Which raises a great horror when we reflect on how our world to
this day allows the killing of the unborn with impunity. As the
plague of abortion continues to run rampant and unabated in our
society, how many of God's designs and plans for his final kingdom
are being defeated? Can there be any tragedy greater than the wasting
of an unwanted child? Suppose John the Baptist had been aborted?
Could Jesus still have brought about the salvation of the world?
Would the indispensable sacrament of baptism have been promulgated
to every land? Would you and I have come within reach of its saving
waters? We stand in awe of the Lord's intervention through Elizabeth
and Zachariah, not only because He converted her barrenness to fertility
and made her pregnant when she was far beyond her child-bearing
years, but also because He inspired this couple to choose the child's
name. We are amazed as we witness John's muted father writing on
the tablet the same name his mother was so adamant about. At that
point we also realize that we should take to heart the wonder of
EVERY new person and ask the same question, "What, then, will
this child be?" Luke's gospel passage concludes with John growing
up "strong in spirit" and awaiting his day in the desert
when he will be manifested to Israel.
From the account in Acts we learn how the adult John challenged
his listeners with "What do you suppose that I am?" John
knew his mission. He realized that we ordinary humans were not in
readiness, nor could we adequately receive the Word of salvation
unless our minds were first exercised and stretched, unless our
imaginations were greatly expanded to accomodate the awesomeness
of God living among us. As herald, precursor, "warm-up"
man, he did the job for which he was made. Right down to the terrible
cruelty and horrible unjustice of his untimely death, John behaved
as one unworthy to touch Jesus' sandals, his conduct always guided
by his motto: "He must decrease, but I must decrease."
(John3:30)
Long before those events took place in Scripture, the prophet Isaiah
went about characterizing the whole tribe of Israel as though it
were a single person with an individuated purpose.

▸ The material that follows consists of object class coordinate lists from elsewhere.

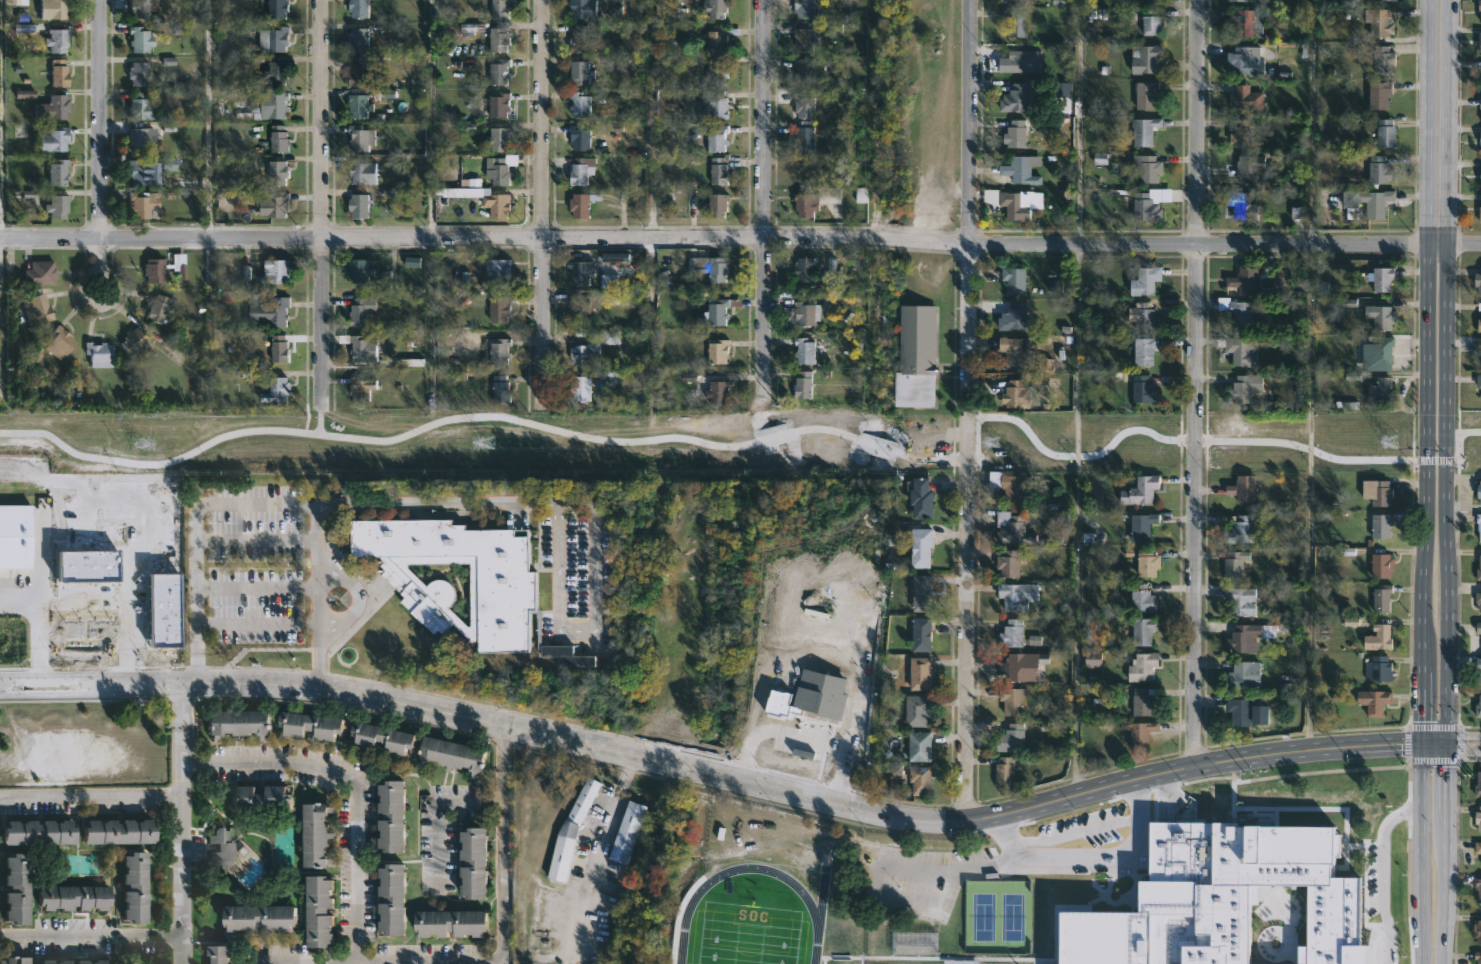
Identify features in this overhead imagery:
building: (1008, 0)
building: (1153, 0)
building: (1234, 0)
building: (1387, 1)
building: (53, 8)
building: (139, 8)
building: (362, 8)
building: (581, 8)
building: (1479, 8)
building: (279, 9)
building: (499, 9)
building: (714, 9)
building: (803, 9)
building: (1375, 21)
building: (1014, 22)
building: (1150, 22)
building: (1244, 22)
building: (276, 38)
building: (141, 39)
building: (360, 39)
building: (718, 39)
building: (57, 40)
building: (500, 40)
building: (576, 40)
building: (803, 40)
building: (1143, 58)
building: (1383, 60)
building: (1243, 62)
building: (361, 71)
building: (501, 72)
building: (579, 72)
building: (803, 72)
building: (58, 73)
building: (139, 73)
building: (278, 73)
building: (716, 73)
building: (1480, 82)
building: (1148, 95)
building: (1378, 95)
building: (1241, 97)
building: (1014, 99)
building: (1480, 104)
building: (578, 105)
building: (717, 105)
building: (269, 106)
building: (361, 106)
building: (498, 106)
building: (141, 107)
building: (52, 108)
building: (802, 108)
road: (208, 118)
road: (430, 118)
road: (650, 118)
road: (1078, 121)
road: (1310, 121)
building: (1147, 130)
building: (1015, 134)
building: (1242, 134)
building: (1386, 134)
building: (578, 137)
building: (280, 138)
building: (360, 138)
building: (716, 138)
building: (54, 139)
building: (496, 139)
building: (803, 139)
building: (1480, 139)
building: (141, 140)
road: (100, 147)
building: (1149, 167)
building: (1016, 168)
building: (577, 170)
building: (1244, 170)
building: (1378, 170)
building: (137, 171)
building: (58, 172)
building: (279, 172)
building: (363, 172)
building: (495, 172)
building: (717, 172)
building: (1480, 180)
road: (763, 195)
road: (544, 199)
building: (486, 200)
road: (321, 201)
building: (1368, 202)
building: (577, 204)
building: (715, 204)
building: (146, 205)
building: (276, 205)
building: (1016, 205)
building: (1240, 205)
building: (57, 206)
building: (360, 206)
building: (804, 206)
building: (1145, 206)
building: (1480, 214)
road: (740, 236)
building: (715, 268)
building: (803, 268)
building: (153, 269)
building: (364, 269)
building: (496, 269)
building: (38, 270)
building: (279, 271)
building: (579, 271)
building: (1381, 277)
building: (1012, 279)
building: (1144, 280)
building: (1244, 280)
building: (1477, 281)
building: (1479, 306)
building: (160, 309)
building: (498, 309)
building: (37, 310)
road: (433, 310)
building: (580, 310)
building: (1236, 310)
building: (717, 311)
building: (805, 311)
building: (272, 312)
building: (360, 313)
building: (1013, 315)
building: (1142, 316)
building: (1379, 316)
building: (1480, 320)
building: (1479, 324)
building: (60, 342)
building: (135, 343)
building: (1479, 344)
building: (1381, 348)
building: (364, 349)
building: (1014, 349)
building: (280, 350)
building: (716, 350)
building: (803, 350)
building: (1144, 350)
building: (1240, 350)
building: (501, 352)
building: (582, 352)
building: (99, 354)
building: (916, 355)
building: (1480, 355)
road: (1424, 371)
road: (1443, 372)
building: (1479, 381)
road: (1195, 382)
building: (802, 385)
building: (579, 387)
building: (1242, 387)
building: (282, 388)
building: (363, 388)
building: (1140, 388)
building: (501, 389)
building: (1380, 391)
building: (719, 393)
building: (1015, 394)
road: (969, 409)
road: (463, 417)
road: (320, 418)
road: (1149, 431)
road: (1459, 435)
power tower: (991, 442)
power tower: (1395, 442)
power tower: (484, 444)
power tower: (142, 447)
road: (1437, 459)
building: (1009, 484)
building: (1139, 490)
building: (1239, 490)
building: (1377, 491)
building: (1477, 491)
building: (919, 498)
road: (286, 504)
road: (35, 518)
building: (1378, 524)
building: (9, 526)
building: (1141, 526)
building: (1478, 526)
building: (1011, 528)
building: (1237, 530)
road: (255, 540)
building: (918, 546)
building: (1145, 563)
building: (1010, 564)
building: (1234, 564)
building: (1381, 565)
building: (1478, 568)
building: (504, 584)
road: (255, 588)
building: (920, 593)
road: (316, 595)
building: (1016, 596)
road: (356, 597)
building: (1381, 597)
building: (1478, 599)
building: (1146, 600)
building: (1240, 601)
road: (255, 623)
road: (39, 627)
building: (1478, 627)
road: (593, 632)
building: (1146, 632)
building: (919, 634)
building: (1010, 634)
building: (1250, 636)
building: (1376, 639)
building: (567, 655)
building: (1141, 665)
building: (1013, 667)
building: (1378, 669)
building: (1477, 670)
building: (918, 674)
building: (1242, 674)
building: (1012, 700)
building: (1144, 701)
building: (1371, 702)
road: (181, 707)
building: (1478, 707)
building: (916, 710)
building: (1243, 713)
building: (238, 725)
road: (1434, 725)
building: (311, 727)
building: (1138, 732)
building: (387, 738)
building: (1010, 738)
road: (1408, 742)
road: (1459, 742)
traffic signals: (1420, 743)
road: (1432, 743)
traffic signals: (1445, 744)
road: (1463, 744)
building: (918, 746)
road: (498, 747)
building: (457, 755)
road: (1433, 759)
road: (712, 771)
building: (1004, 771)
building: (918, 779)
road: (353, 783)
building: (1478, 785)
road: (90, 800)
building: (258, 800)
road: (437, 814)
building: (393, 817)
building: (1478, 818)
building: (568, 831)
building: (38, 832)
building: (625, 832)
building: (121, 833)
building: (318, 835)
road: (180, 846)
building: (221, 847)
road: (599, 848)
building: (1478, 848)
road: (1417, 853)
road: (1444, 854)
building: (475, 861)
road: (499, 866)
road: (1386, 877)
building: (132, 885)
building: (14, 887)
building: (1478, 888)
building: (71, 897)
building: (393, 898)
building: (1222, 898)
building: (320, 910)
park: (980, 917)
park: (1013, 917)
building: (264, 919)
building: (452, 922)
building: (1477, 931)
park: (748, 934)
road: (90, 936)
building: (219, 953)
building: (1477, 956)
building: (14, 959)
building: (53, 962)
road: (377, 962)
road: (438, 963)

This "person"
speaks like one who is worn out, as if all his energy and strength
have been spent in vain, toiling for nothing. But he takes comfort
that the Lord "who formed me as his servant from the womb"

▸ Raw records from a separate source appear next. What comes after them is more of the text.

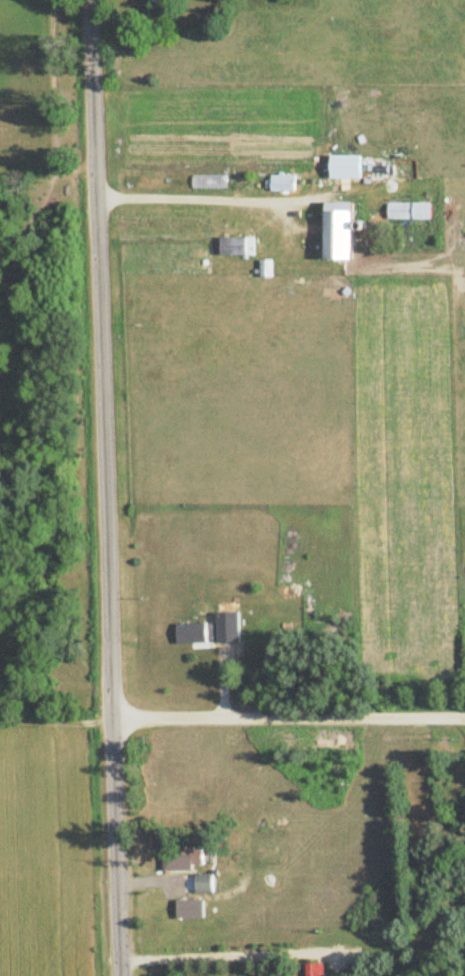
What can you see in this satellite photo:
building: (158, 2)
building: (407, 210)
building: (336, 229)
building: (236, 245)
road: (110, 487)
building: (226, 627)
building: (189, 633)
road: (291, 712)
building: (188, 855)
building: (202, 882)
building: (188, 908)
building: (311, 969)

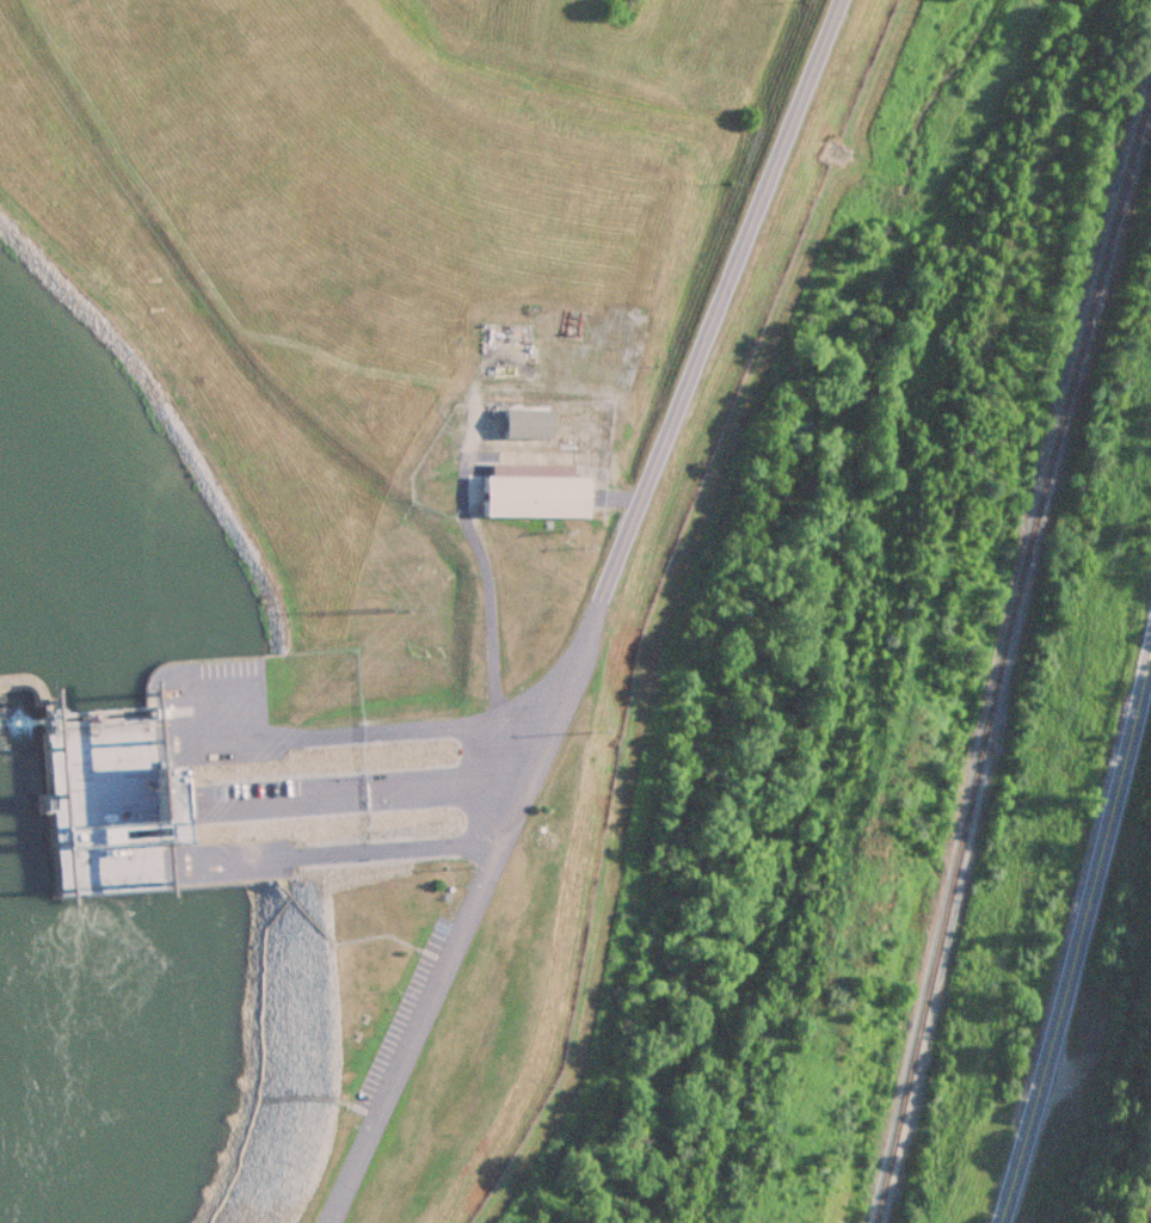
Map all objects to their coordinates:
power tower: (397, 611)
road: (605, 616)
railway: (1001, 675)
dam: (25, 678)
road: (364, 797)
road: (1077, 935)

will have Jacob and the other tribes restored to Him. Here again
the conviction of some predestined meaning, vague but firm, blossoms
with a new revelation. The God who had the Incarnation of His Son
in mind from all eternity and who had pre-selected John as its forerunner,
this God says No, your service is not sufficiently rewarded simply
by your raising the tribes of Jacob and restoring the survivors
of Israel. The reason I have worked so closely with you throughout
these many generations is
I will make you a light to the nations,
that my salvation may reach to the ends of the earth.
So what John later did for his kindred and contemporaries he was--by
virtue of Isaiah's magnification-- actually doing for the whole
human race.
All of which prompts us to ponder the question: if this one individual
figured so indispensably in the whole plan of Salvation, then what
about all those millions of babies that were aborted in just the
last few decades? What could each of their lives have accomplished?

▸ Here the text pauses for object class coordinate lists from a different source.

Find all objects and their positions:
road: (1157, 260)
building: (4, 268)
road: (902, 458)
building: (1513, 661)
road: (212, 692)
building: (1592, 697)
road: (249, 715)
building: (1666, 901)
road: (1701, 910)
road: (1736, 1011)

And what if the laws of our land could be changed, to reestablish
infanticide for the most serious crime that it is? We must try to
imagine a future world so much richer in talents, abilities, synergistic
activity and sharing, as a result of no one's being denied the opportunity
for life itself. Think of all those individuated purposes converging
into the one grand finale called Salvation History. Pastor Warren's
vision is a consumation devoutly to be wished:
Jesus' parable of the talents illustrates that God expects us
to make the most of what he gives us. We are to cultivate
our gifts and abilities, keep our hearts aflame, grow our
character and personality, and broaden our experiences so
we will be increasingly more effective in our service. . . . .
We're getting ready for eternal responsibilities and rewards.